*EXERCISE OBJECTIVE*
Determine how many lines of the listing below hold the string "over", then state that number alone.

*DATA LISTING*
*** Block opens ***

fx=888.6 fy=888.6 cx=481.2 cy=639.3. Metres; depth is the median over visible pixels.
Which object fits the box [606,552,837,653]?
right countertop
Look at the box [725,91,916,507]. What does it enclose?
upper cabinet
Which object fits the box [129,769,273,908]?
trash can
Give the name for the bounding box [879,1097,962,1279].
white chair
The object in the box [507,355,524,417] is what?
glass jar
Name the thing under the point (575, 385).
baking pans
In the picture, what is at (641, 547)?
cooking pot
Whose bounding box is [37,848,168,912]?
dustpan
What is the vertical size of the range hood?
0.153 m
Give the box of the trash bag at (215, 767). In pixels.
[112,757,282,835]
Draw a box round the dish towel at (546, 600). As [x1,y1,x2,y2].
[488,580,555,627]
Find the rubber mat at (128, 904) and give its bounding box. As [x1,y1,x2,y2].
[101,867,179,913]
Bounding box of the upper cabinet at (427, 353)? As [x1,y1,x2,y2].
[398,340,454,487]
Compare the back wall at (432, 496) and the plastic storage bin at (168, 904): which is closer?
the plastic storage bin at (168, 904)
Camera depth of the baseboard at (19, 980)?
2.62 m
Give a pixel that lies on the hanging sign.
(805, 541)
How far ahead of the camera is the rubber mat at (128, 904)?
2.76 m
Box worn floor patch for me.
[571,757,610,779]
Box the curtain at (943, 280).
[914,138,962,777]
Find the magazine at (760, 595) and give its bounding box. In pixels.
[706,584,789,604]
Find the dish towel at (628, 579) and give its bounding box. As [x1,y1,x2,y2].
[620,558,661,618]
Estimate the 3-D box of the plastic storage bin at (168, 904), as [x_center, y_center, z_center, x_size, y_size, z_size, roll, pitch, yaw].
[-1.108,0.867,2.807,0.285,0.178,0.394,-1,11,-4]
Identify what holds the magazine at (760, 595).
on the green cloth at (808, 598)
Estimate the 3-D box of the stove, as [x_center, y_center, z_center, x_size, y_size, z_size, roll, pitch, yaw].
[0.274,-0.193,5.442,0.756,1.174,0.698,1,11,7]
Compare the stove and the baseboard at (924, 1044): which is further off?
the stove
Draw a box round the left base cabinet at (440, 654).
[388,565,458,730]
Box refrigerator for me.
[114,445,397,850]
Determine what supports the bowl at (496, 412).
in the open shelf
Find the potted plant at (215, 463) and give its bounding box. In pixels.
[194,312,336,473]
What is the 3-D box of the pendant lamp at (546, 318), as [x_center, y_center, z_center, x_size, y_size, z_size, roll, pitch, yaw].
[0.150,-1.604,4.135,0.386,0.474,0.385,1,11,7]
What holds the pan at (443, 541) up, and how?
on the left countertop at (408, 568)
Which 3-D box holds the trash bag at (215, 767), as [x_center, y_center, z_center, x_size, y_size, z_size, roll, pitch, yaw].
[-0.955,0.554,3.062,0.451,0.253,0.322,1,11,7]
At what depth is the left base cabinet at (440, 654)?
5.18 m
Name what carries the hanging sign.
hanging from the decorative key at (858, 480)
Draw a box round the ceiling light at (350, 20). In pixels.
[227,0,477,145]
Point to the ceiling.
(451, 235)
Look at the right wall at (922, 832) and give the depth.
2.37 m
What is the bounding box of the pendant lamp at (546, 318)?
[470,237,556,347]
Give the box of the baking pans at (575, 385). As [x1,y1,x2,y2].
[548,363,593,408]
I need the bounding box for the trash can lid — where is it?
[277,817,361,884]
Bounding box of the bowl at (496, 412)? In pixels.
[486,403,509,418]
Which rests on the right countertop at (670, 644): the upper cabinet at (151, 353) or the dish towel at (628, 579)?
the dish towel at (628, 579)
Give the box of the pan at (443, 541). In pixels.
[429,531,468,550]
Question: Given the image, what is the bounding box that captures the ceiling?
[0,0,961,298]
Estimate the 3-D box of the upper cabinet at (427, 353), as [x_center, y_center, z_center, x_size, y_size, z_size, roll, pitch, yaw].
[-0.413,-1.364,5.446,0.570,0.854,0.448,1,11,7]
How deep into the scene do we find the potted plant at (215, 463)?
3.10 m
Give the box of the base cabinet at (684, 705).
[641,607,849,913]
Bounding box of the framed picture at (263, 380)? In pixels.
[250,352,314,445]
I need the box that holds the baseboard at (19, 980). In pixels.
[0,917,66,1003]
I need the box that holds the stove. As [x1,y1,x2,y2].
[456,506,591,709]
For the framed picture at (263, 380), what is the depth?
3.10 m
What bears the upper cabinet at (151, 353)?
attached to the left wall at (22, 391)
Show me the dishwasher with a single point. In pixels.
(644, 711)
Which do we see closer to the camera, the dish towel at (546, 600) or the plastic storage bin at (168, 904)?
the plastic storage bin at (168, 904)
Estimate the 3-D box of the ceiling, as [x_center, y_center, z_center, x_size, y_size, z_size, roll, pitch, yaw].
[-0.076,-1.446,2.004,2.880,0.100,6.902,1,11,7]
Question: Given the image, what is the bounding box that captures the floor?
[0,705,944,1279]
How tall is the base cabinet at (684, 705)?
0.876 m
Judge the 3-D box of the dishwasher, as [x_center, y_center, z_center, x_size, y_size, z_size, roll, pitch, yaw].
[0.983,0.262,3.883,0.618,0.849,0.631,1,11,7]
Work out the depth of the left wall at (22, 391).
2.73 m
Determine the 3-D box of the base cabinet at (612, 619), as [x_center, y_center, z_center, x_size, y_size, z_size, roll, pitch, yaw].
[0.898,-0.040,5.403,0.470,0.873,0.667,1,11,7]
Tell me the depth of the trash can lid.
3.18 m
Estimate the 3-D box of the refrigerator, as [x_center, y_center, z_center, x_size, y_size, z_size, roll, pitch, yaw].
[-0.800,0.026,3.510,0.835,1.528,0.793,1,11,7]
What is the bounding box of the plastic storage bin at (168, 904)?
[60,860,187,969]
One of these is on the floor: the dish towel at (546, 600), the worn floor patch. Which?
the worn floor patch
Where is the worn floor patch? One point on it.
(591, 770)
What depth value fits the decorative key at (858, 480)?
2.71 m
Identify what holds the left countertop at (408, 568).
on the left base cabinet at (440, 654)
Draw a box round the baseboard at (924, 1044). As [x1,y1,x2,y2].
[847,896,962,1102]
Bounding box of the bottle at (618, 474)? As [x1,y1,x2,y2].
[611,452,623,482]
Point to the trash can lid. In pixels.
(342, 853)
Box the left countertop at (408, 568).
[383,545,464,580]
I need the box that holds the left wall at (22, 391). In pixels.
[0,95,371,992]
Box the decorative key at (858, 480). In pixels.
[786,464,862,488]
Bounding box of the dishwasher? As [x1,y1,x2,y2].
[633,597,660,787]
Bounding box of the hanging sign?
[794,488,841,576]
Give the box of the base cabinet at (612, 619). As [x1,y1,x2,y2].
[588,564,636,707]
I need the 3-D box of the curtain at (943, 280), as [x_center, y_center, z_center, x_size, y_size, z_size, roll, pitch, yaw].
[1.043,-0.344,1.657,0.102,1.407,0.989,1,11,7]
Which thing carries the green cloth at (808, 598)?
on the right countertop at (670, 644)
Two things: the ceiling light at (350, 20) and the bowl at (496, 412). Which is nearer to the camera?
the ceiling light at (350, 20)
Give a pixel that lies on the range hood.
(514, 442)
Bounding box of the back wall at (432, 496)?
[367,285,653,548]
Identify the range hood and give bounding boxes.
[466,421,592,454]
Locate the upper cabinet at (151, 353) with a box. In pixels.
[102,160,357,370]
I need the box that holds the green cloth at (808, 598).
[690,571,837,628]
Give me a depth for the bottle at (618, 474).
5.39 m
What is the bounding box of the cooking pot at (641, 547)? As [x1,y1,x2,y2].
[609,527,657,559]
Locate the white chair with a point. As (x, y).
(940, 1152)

*** Block closes ***
*** Block opens ***

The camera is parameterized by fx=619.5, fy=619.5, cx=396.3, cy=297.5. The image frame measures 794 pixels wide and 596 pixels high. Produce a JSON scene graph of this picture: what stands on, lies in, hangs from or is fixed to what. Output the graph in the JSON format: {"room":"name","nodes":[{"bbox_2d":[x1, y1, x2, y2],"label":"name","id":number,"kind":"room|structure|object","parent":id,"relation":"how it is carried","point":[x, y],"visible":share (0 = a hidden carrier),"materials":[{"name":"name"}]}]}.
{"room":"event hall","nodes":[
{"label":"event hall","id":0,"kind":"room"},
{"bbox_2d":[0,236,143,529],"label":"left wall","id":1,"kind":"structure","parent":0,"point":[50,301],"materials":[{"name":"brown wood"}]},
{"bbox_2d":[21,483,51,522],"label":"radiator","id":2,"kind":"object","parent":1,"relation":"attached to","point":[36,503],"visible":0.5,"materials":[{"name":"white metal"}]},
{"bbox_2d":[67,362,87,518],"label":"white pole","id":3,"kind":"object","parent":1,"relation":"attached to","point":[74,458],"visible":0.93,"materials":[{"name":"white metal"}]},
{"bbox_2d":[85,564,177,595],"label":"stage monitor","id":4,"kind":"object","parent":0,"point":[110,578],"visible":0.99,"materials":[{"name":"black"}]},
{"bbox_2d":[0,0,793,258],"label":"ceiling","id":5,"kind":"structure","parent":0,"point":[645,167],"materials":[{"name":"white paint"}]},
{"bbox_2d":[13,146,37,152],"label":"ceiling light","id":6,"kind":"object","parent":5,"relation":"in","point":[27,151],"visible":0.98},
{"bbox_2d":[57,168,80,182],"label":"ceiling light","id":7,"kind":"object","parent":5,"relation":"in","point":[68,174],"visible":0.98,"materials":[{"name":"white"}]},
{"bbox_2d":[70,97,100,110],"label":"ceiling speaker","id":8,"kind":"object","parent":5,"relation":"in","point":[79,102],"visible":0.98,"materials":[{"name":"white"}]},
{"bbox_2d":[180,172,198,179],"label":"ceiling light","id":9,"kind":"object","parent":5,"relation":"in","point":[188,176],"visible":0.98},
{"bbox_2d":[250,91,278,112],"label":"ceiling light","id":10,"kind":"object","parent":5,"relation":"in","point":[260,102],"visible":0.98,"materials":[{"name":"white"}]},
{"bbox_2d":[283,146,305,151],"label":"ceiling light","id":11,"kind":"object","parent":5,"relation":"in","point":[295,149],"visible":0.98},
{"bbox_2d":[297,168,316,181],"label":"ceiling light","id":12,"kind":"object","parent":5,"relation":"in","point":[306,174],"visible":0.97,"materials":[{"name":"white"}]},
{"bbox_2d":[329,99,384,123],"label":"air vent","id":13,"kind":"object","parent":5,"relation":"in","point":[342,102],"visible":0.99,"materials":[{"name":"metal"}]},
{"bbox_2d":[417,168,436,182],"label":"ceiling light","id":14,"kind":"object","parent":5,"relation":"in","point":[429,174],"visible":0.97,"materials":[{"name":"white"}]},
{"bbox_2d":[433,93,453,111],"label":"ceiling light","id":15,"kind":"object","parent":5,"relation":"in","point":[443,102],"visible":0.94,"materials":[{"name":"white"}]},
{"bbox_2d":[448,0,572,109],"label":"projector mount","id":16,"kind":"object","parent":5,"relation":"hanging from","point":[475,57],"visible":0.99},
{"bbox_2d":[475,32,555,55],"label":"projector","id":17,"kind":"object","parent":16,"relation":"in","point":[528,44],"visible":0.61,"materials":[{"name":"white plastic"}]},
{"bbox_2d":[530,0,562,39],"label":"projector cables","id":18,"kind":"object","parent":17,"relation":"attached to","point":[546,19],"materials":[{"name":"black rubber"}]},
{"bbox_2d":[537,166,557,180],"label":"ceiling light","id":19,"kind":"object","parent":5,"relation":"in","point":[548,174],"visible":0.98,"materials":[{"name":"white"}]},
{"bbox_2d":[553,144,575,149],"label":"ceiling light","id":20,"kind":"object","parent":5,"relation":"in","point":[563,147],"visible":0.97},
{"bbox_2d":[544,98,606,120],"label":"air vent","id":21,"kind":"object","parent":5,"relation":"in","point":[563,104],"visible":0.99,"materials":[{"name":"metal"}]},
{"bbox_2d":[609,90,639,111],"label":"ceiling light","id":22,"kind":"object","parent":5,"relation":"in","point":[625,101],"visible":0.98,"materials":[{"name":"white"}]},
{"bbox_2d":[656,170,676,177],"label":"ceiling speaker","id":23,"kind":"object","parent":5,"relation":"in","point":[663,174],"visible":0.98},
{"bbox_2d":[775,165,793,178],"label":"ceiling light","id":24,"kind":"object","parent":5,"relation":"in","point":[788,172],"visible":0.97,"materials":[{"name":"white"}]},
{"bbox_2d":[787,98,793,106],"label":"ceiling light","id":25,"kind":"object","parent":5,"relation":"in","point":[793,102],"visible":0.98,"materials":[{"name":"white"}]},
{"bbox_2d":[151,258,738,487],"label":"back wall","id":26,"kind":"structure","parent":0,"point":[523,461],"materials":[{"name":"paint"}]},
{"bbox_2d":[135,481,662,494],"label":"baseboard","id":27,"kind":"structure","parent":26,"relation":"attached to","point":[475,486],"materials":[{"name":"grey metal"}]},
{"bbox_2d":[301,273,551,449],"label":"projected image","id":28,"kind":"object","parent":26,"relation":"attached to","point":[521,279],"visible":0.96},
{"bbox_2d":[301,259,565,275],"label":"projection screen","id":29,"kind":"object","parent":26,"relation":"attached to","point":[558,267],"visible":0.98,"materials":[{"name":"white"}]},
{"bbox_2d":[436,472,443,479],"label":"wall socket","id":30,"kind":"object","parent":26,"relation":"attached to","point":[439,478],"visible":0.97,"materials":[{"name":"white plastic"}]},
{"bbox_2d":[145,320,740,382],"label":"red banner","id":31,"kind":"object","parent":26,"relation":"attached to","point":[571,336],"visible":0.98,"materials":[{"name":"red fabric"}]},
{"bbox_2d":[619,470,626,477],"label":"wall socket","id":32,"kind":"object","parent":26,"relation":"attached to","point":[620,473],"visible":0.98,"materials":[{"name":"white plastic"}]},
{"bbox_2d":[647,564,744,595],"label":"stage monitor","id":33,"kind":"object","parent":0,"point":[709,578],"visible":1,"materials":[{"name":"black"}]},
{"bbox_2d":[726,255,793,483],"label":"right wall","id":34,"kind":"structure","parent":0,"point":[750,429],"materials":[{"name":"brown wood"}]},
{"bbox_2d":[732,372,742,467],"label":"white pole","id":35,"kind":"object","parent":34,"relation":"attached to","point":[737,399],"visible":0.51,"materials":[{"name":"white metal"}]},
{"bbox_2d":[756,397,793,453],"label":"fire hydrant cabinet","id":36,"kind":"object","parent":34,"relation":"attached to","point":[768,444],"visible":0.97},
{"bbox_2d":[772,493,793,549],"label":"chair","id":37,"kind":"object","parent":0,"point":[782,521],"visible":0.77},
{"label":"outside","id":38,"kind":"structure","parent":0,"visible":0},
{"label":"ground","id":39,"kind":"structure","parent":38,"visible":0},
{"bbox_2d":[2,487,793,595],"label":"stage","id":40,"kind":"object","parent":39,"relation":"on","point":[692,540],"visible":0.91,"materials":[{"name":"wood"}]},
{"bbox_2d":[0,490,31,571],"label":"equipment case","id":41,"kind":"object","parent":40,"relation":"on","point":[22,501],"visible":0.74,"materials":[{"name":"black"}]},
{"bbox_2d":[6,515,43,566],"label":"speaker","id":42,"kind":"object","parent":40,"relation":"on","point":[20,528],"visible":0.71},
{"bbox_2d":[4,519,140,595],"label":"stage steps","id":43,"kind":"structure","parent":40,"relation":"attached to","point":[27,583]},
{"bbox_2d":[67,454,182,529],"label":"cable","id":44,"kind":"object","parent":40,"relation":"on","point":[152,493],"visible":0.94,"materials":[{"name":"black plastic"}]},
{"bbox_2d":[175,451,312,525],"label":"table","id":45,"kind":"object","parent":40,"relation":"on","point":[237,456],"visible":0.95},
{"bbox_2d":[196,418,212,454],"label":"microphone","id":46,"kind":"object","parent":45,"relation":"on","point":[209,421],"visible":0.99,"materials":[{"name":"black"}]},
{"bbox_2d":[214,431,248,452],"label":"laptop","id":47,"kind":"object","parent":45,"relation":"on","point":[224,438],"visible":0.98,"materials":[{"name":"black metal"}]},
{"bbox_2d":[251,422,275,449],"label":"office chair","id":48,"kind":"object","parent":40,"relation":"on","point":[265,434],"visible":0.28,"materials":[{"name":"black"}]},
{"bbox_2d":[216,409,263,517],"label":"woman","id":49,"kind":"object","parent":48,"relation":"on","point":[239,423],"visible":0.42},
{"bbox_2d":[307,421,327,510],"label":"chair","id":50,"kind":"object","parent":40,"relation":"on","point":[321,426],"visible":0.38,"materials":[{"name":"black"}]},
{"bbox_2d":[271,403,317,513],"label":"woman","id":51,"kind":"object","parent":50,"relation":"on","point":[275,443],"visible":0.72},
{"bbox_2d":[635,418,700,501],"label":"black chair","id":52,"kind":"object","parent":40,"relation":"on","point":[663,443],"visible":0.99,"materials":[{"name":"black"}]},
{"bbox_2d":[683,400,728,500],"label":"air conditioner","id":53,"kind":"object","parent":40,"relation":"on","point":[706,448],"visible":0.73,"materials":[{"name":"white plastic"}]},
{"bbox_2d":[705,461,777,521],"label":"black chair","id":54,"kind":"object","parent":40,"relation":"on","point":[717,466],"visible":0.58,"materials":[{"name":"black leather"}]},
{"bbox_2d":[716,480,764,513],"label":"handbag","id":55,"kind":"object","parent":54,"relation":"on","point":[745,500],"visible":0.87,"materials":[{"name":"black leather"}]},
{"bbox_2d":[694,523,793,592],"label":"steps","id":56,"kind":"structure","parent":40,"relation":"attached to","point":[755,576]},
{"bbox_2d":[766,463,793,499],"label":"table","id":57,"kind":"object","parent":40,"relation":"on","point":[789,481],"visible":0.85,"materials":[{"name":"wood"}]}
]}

*** Block closes ***
*** Block opens ***

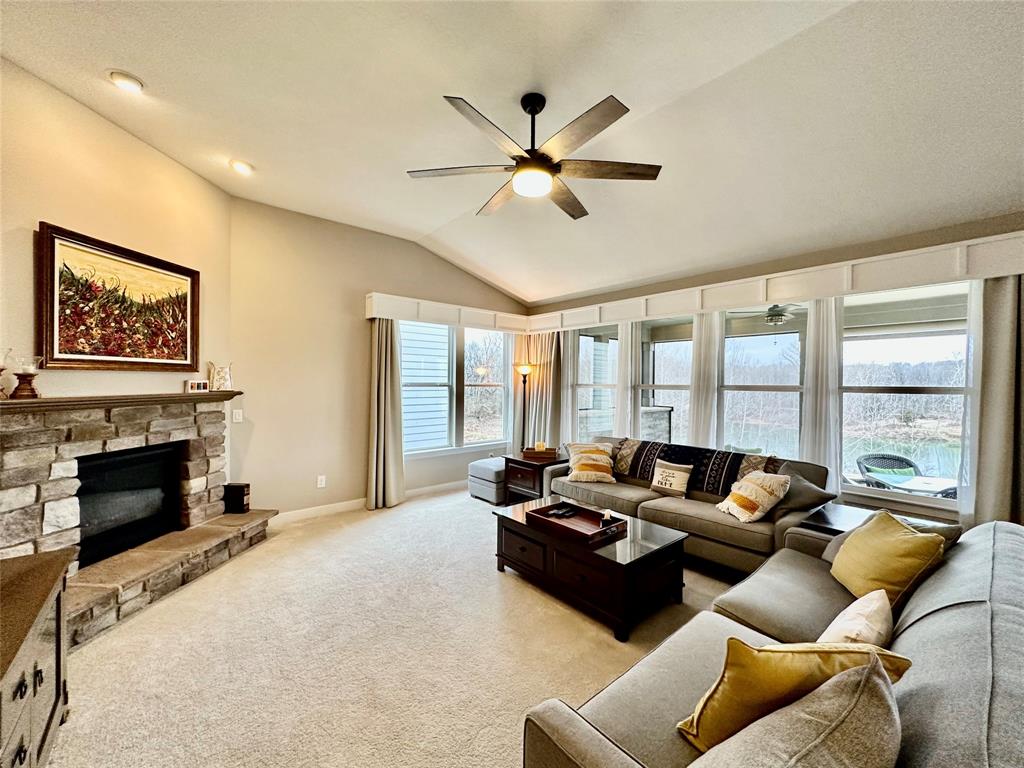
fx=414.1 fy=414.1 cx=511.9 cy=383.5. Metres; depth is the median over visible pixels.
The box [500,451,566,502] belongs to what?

*** Block closes ***

*EXERCISE ANSWER*
2